There is no express hope for a renewed future, no plan to set the ecosystem right, no villainous government to defeat, no way for the boy to meet up with his family who have passed on from his world. There is only the road, “maps and mazes…of a thing which could not be put back. Not be made right again” (287). And yet, within that chaos of things which could not be made right, McCarthy still manages to end his novel with a feeling of hope. That hope is found in the narratives which the father and the son have told themselves, the meaning-making they have performed in their religious narratives of purpose and responsibility. “There is no God and we are his prophets,” declares Ely to the father and the son (170). In response, the father points to his son and asks, “What if I said that he’s a god?” (172). Ultimately, The Road is not about the ending of the world, but about the continuation after the world has ended. Nor is it about the ending of religion or the ending of God, but of its continuation as well.
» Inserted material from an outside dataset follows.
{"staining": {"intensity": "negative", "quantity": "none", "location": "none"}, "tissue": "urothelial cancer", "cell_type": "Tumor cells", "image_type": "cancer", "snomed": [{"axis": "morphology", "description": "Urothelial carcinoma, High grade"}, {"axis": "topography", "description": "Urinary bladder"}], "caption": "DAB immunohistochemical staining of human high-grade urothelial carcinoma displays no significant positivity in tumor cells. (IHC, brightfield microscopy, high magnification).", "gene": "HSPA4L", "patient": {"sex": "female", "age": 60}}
Such a continuation is only possible through the illusory control that its inhabitants make through the stories they tell; the life and order that they construct from chaos. Not all stories need to find that order and control in religion—though apocalyptic stories might take note of the attention McCarthy pays to understanding the roots of the genre, in making it complimentary with the stories that humans have been telling themselves ever since we first started telling stories. However, as we look forward through times where we might collectively feel that the world is ending because of a pandemic or looming war, we should understand the power that narratives of many kinds have to create purpose, responsibility, and direction in our lives.
Stories have that power to bring us through the end of the world.
And to continue after.
Works Cited
Broncano, Manuel. “Grocery Shopping in the Commissary of Hell: The Road.” Apocryphal Borderlands: Religion in Cormac
McCarthy's Fiction, Routledge, New York, NY, 2014, pp. 125–139.
Delistraty, Cody C. “The Psychological Comforts of Storytelling.” The Atlantic, Atlantic Media Company, 3 Nov. 2014,
https://www.theatlantic.com/health/archive/2014/11/the-psychological-comforts-of-storytelling/381964/.
McCarthy, Cormac. The Road. Vintage International, 2006.
Metcalf, Robert. “Religion and the ‘Religious’: Cormac McCarthy and John Dewey.” The
Journal of Speculative Philosophy, vol. 31, no. 1, 2017, pp. 135–54. JSTOR, https://doi.org/10.5325/jspecphil.31.1.0135. Accessed 15 Jun. 2022.
[1] The main characters of The Road have no names, referred to simply as “the man” and “the boy” throughout.
[2] For those unfamiliar with McCarthy’s style, he frequently ignores apostrophes within dialogue.